Её маленькая грудь вздымается и опускается от каждого мирного вздоха, и её лицо ещё более бледное после того, как она стала свидетельницей места преступления, расслаблено. Её насыщенные розовато-алые губы слегка приоткрыты, и я могу чувствовать каждый выдох её теплого дыхания, когда оно проходит через хлопок моей рубашки и щекочет кожу на моей груди.
Эта женщина красива.
Это моя женщина.
Я, возможно, хотел сломать её, я всё ещё хочу сломать её, но под всем этим я также хочу восстановить её.
«Как я мог так облажаться?»
«Как может кто-то такой сломанный, извращенный и уродливый, как я, когда-либо попытаться восстановить кого-то, как она?»
Ужасная, омерзительная и совершенно чудовищная сущность, которая делает меня тем, кем я являюсь, несомненно, поглотит её красоту и порвет её в клочья.
И, что хуже всего, я эгоистично позволю этому произойти.
В свою очередь, я использую своё уродство, чтобы уничтожить всё, что причинило ей вред.
В красоте есть мир.
А у меня, бл*дь, так долго не было мира, и нет ни единого шанса, что я позволю кому-нибудь или чему-нибудь забрать это у меня.
27
Я просыпаюсь одна, окружённая простынями Коула и заключенная в его аромат.
Несмотря на темноту, охватывающую комнату, я знаю, что нахожусь в его кровати и обнажена.
Неуверенно потягивая свои ноги, я отодвигаюсь от теплоты, где только что лежала, к более прохладным хлопковым простыням и спокойно оцениваю моё тело, несмотря на знание, что ничто не случилось со мной.
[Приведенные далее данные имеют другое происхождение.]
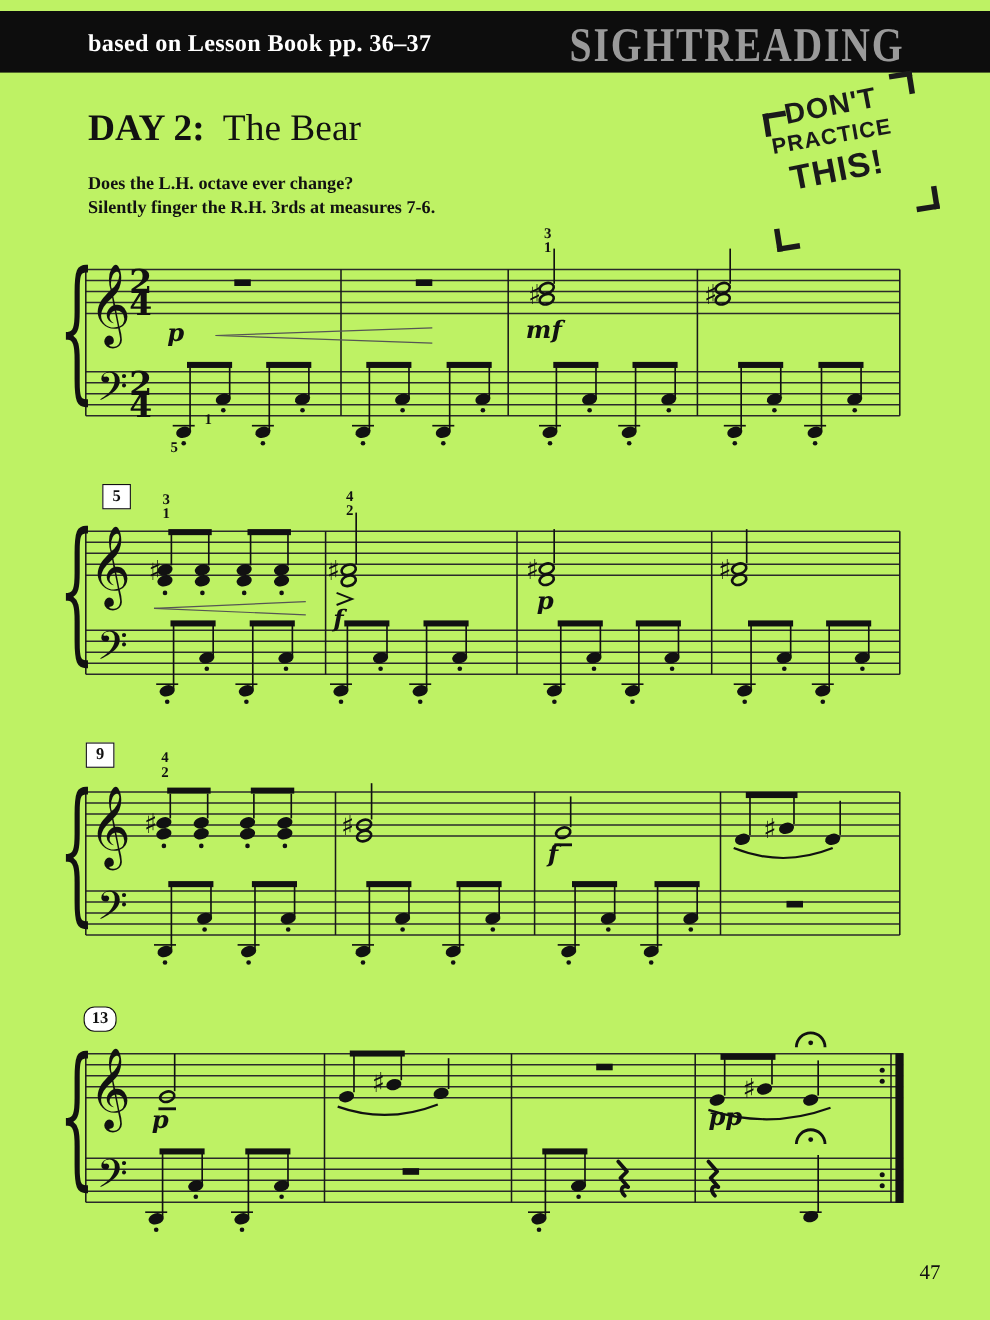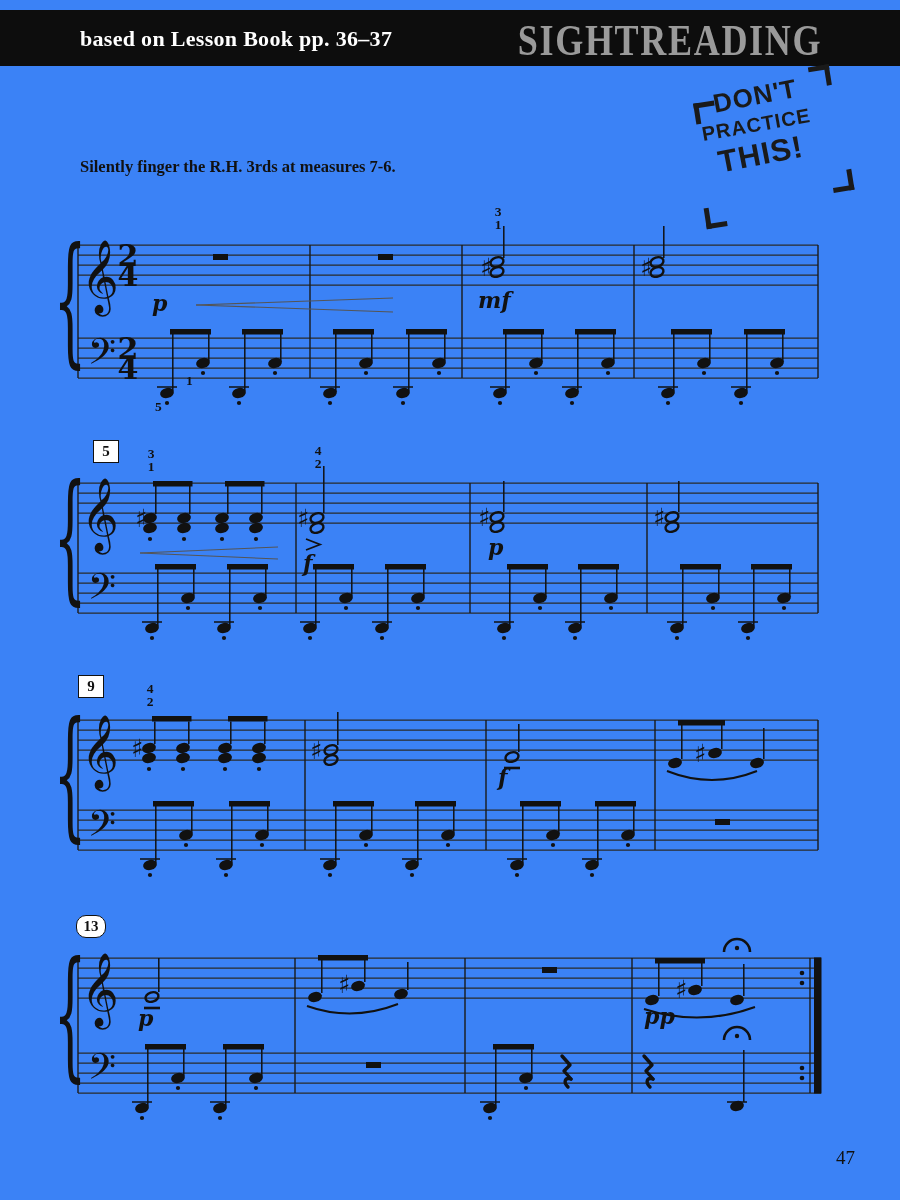--- a/index.html
+++ b/index.html
@@ -3,7 +3,7 @@
 <meta charset="utf-8">
 <style>
   html,body{margin:0;padding:0;background:#fff;}
-  .page{position:relative;width:900px;height:1200px;background:#3b82f6;overflow:hidden;
+  .page{position:relative;width:900px;height:1200px;background:#bef264;overflow:hidden;
         font-family:"Liberation Serif",serif;color:#111;}
   
   .hdr{position:absolute;left:0;top:10px;width:900px;height:56px;background:#0d0d0d;}

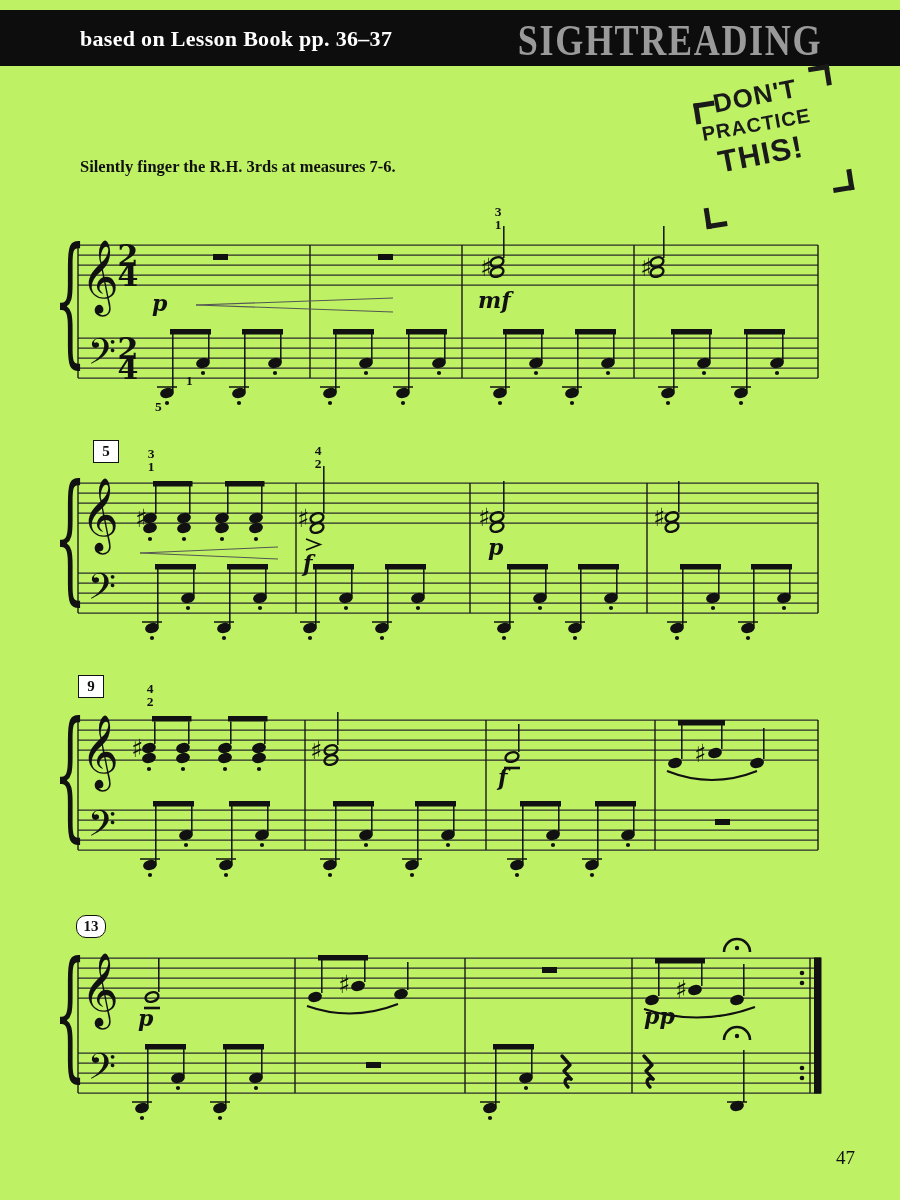--- a/index.html
+++ b/index.html
@@ -59,6 +59,10 @@
     <span class="hdr-series">SIGHTREADING</span>
   </div>
 
+  <div class="title">
+    <span class="day">DAY 2:</span>
+    <span class="piece">The Bear</span>
+  </div>
   <div class="instr">
     <div>Silently finger the R.H. 3rds at measures 7-6.</div>
   </div>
Рациональная часть моего мозга борется, чтобы высказать своё мнение — требует, чтобы я проверила.
Полностью удовлетворенная своей психической оценкой, я внимательно прислушиваюсь к любым звукам в пределах комнаты и определяю, что я действительно одна. Я выскальзываю рукой из-под одеяла и вожусь на тумбочке, пока не дотягиваюсь до лампы.
Теплое сияние лампы подтверждает, что я точно в голубой спальне Коула. Край искусственного освещения поражает низ полотна, изображающего его мать, — выдвигая на первый план только кончики пальцев её ног, и хотя темнота делает невозможным увидеть полное изображение, мои глаза следуют к её лицу. Я не могу помочь, но задаюсь вопросом: что случилось с ней в день моего видения? Что мой отец сделал, чтобы вызвать её смерть? Поскольку я знаю, что он был причиной этого, даже если отец Коула был тем, кто свершил этот акт.
Её образ запечатлен маслом и не раскрывает своих тайн, а я сижу и даю обещание мёртвым матерям, им обеим: и моей, и Коула, что, так или иначе, мужчина, который забрал их от детей, заплатит самую высокую цену.